對自我的關注程度會影響書寫方式。昆德拉曾說,自我強大的人適合寫散文、詩歌,因為是和內心對話;但要捕捉外界幾不可聞的細微聲音,就必須要讓自己內心的聲音沉靜下來。
謝海盟坦言,她多少會以觀察者的視角看待自己,「所以我並不喜歡我自己」。她理性而冷靜,聲音平緩,好像這並不是一個消極的論調。「說(我)這個人,客觀分析之後,覺得並無可取之處。」她說,不再理會記者的訝異,一副對自己的狀態爛熟於胸的神情。
她的下一個寫作計劃是《舒蘭河上》,講臺灣水圳歷史。她最終走上了父輩的道路。叛逆期時,別人每每對她說要成為作家,她負氣不過,「我就偏不要」。她喜歡動物,想過去動物園照顧動物,或者乾脆去便利店當收款員也挺好。畢業後進侯孝賢的劇組,起初是幫忙打字,侯見她熟悉唐史,朱天文也有傳遞衣缽之意,她便留了下來。像是早已寫好的命運。
嚴肅寫作是一條孤獨而清貧的路,唐諾知道女兒的心意後,說「認命」了。他希望女兒能下定決心,明白走上這條路的時候,生命中不會有太多「亮晶晶」的東西。

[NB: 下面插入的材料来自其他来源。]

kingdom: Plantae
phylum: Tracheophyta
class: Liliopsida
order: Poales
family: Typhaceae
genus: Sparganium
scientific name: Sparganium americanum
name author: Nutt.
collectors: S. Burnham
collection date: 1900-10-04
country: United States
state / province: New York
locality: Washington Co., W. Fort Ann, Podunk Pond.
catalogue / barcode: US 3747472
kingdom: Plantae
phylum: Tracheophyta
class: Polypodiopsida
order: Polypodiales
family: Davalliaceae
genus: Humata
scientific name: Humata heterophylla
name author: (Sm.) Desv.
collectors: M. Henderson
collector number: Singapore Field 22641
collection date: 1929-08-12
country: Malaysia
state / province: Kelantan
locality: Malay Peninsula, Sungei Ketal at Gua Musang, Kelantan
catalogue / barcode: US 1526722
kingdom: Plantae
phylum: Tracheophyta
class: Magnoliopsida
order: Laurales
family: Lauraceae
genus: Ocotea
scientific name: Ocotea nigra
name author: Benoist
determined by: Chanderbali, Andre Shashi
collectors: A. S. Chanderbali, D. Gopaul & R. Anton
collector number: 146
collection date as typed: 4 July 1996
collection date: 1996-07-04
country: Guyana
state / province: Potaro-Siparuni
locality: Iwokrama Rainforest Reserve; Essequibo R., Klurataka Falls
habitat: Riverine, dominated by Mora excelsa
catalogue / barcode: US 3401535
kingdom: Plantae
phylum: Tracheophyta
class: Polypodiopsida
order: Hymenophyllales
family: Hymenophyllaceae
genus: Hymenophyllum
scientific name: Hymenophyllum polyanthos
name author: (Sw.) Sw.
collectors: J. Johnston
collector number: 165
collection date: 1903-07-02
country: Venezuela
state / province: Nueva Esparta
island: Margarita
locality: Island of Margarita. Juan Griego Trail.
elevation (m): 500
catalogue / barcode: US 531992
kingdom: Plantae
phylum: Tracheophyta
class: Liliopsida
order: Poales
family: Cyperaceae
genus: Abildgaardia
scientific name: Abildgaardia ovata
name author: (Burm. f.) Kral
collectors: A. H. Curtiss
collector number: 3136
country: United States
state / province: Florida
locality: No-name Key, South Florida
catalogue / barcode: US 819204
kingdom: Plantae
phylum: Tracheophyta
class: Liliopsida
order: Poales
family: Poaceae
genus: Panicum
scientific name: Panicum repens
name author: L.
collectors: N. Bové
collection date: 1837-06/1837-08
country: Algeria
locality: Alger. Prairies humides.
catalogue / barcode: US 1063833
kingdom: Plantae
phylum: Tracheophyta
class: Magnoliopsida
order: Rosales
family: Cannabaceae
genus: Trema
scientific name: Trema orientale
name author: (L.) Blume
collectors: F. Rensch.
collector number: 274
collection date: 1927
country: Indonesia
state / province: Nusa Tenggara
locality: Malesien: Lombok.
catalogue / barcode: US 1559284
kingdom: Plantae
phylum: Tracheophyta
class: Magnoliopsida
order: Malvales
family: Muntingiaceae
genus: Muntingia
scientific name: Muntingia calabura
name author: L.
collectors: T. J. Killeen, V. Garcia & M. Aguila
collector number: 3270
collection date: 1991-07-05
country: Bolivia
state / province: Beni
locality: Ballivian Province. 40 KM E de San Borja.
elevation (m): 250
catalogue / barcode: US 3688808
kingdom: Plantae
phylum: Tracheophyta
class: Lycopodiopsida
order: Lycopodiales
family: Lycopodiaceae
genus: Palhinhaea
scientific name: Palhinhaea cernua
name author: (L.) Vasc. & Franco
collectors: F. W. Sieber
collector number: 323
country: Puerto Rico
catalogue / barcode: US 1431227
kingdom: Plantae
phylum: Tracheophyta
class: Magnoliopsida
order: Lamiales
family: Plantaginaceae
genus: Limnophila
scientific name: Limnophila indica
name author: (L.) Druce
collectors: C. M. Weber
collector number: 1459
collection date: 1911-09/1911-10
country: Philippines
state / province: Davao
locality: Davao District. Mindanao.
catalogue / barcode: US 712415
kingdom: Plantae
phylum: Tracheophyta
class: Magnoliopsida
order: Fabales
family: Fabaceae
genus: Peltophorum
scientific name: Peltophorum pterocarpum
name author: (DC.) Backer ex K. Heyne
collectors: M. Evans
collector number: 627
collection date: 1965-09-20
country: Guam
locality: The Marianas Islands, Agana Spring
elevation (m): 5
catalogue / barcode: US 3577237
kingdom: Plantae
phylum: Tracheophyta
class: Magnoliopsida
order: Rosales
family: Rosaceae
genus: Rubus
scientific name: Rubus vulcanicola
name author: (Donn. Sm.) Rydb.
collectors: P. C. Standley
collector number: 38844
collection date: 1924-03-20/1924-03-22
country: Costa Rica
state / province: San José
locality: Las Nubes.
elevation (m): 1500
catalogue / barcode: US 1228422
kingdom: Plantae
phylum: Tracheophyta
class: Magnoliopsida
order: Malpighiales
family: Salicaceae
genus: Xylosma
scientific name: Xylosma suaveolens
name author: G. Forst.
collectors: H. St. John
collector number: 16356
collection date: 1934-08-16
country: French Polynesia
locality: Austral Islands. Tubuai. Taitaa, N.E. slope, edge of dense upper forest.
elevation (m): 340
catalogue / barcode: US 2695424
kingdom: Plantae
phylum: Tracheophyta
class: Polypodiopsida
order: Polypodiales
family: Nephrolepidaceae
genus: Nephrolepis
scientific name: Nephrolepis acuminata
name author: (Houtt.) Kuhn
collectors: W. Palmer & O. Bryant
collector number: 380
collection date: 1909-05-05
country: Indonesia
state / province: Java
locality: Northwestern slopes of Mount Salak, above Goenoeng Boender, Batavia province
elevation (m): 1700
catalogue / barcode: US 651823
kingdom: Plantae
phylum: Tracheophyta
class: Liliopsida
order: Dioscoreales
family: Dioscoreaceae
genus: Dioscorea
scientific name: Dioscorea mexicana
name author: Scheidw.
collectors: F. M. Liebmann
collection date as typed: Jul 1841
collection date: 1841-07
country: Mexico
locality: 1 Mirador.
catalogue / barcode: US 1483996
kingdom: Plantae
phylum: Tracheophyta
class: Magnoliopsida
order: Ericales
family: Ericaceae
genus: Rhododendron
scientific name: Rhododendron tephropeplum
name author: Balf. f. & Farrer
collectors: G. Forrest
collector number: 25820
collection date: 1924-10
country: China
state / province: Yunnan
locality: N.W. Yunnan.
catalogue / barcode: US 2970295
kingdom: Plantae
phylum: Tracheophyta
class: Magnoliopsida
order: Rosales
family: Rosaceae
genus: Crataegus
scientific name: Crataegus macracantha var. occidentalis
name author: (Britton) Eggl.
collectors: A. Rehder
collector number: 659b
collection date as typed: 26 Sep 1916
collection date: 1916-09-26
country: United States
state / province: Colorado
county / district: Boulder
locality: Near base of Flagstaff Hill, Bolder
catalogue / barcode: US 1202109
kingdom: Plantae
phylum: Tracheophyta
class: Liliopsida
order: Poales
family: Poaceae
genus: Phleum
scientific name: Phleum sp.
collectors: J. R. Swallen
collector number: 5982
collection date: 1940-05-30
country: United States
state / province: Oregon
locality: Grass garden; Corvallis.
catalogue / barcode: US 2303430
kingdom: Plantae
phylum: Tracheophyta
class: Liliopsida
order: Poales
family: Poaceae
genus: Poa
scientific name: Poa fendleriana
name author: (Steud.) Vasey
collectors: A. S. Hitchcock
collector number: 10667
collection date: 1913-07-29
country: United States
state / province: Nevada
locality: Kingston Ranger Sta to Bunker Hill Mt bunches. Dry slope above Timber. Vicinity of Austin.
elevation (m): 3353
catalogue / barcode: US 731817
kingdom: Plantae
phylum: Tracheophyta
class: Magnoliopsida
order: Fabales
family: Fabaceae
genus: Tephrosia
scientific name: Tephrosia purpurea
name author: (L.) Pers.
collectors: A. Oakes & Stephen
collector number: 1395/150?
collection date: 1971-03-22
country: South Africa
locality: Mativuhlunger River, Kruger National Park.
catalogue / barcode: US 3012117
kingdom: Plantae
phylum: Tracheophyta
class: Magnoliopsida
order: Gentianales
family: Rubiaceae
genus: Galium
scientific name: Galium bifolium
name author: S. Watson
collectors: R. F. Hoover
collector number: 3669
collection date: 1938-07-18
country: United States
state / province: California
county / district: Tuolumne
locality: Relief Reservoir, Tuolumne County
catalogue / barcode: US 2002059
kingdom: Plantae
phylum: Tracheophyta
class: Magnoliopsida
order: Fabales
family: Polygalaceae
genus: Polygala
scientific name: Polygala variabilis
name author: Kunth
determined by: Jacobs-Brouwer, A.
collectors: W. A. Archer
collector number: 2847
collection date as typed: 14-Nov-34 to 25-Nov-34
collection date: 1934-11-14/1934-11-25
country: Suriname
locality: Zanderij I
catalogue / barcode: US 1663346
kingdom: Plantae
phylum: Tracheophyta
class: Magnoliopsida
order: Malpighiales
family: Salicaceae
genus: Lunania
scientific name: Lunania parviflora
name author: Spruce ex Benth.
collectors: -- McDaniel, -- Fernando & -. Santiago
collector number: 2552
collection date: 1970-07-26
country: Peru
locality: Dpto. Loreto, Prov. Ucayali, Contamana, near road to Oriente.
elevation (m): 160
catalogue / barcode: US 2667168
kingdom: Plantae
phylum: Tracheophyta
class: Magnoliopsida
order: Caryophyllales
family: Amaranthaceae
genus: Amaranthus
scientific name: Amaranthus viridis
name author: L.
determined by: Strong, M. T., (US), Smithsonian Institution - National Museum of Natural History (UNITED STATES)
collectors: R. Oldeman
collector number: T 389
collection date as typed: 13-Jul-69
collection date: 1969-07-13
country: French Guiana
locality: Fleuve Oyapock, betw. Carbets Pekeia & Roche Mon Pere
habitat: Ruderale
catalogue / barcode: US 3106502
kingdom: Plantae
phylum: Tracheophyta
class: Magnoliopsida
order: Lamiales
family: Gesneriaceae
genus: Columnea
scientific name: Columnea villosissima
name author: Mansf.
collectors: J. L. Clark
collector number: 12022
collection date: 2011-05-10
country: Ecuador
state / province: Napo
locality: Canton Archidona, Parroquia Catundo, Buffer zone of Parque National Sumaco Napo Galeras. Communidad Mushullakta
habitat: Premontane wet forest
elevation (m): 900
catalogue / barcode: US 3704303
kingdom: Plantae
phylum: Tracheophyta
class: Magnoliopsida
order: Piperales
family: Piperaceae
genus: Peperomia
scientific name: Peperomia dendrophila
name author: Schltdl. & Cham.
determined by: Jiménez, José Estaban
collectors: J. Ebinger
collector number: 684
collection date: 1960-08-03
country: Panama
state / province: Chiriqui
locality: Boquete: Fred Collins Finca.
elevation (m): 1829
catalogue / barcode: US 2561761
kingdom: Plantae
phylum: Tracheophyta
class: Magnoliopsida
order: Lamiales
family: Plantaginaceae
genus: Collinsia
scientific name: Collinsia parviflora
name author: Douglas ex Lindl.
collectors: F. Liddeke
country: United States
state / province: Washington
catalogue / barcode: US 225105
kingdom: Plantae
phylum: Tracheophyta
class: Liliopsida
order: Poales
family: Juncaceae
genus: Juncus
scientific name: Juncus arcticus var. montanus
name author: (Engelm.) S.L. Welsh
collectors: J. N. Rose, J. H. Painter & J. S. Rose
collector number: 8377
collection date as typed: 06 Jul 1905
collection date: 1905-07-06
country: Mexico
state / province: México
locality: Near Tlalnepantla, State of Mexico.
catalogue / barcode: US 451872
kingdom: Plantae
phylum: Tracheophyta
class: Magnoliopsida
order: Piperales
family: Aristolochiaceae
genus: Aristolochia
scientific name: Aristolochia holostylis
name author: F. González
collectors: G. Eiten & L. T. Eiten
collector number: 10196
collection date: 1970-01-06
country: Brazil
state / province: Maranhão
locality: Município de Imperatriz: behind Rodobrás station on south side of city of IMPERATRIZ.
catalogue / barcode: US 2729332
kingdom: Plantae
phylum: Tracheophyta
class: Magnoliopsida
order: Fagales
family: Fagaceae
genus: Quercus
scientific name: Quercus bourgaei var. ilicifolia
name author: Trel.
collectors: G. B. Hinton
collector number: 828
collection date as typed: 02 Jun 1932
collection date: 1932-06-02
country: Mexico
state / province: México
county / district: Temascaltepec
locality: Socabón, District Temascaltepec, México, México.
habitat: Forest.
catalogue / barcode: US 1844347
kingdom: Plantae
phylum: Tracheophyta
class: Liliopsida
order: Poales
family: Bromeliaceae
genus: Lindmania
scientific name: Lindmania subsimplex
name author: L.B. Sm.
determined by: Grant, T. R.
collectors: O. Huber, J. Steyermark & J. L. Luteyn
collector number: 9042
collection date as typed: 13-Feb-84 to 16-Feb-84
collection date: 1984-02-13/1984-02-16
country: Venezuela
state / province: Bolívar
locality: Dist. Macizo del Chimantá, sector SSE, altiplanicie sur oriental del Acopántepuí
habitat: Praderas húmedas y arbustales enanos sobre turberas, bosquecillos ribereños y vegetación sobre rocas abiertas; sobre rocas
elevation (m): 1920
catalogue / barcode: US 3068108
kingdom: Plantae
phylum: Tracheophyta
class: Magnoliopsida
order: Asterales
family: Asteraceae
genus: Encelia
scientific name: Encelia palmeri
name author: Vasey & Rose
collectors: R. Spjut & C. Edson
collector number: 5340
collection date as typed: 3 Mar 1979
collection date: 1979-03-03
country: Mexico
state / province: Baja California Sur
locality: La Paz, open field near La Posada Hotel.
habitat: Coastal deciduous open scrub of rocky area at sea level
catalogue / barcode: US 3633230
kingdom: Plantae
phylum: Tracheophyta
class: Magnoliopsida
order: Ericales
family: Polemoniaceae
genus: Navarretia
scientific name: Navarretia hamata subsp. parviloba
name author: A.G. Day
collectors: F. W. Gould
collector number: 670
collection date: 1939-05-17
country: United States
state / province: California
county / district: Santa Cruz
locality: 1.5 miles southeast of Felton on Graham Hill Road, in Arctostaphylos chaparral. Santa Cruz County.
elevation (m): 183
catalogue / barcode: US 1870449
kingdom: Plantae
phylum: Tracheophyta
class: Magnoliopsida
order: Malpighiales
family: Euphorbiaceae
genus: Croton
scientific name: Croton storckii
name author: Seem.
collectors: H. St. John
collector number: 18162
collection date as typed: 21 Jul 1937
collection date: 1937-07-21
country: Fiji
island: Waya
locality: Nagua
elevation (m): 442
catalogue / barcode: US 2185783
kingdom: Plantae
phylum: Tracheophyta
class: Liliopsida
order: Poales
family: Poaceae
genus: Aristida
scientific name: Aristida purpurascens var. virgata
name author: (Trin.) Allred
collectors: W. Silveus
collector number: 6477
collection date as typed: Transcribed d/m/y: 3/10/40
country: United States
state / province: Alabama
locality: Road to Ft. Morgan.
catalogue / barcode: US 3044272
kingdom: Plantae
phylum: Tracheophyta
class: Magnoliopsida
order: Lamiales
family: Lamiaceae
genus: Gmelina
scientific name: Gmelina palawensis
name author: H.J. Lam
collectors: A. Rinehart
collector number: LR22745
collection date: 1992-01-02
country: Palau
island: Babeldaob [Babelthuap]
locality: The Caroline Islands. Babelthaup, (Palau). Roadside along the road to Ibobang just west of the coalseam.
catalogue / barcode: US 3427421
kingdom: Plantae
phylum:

謝海盟顯然做好了準備。她急於回到寫作狀態中去,為電影所做的宣傳讓她筋疲力竭,面對接踵而來的記者,她一顆接一顆地咽下潤喉糖。在臺灣,她的家很小,三口人擠三四十平米的房間,擺不下一張書桌。父母每天定點去咖啡館讀書寫作,如今她也加入了他們。進入《刺客聶隱娘》劇組時她23歲,與聶隱娘同齡,寫完她28歲,與田季安同歲。《人物》記者問她,是否有與主角一起成長的感覺。她笑稱這種說法太童話了,「我已經習慣與古人為友,習慣歷史長河中動輒百年千年的時間感,而區區五六年的變數與這相較,實在是微不足道。」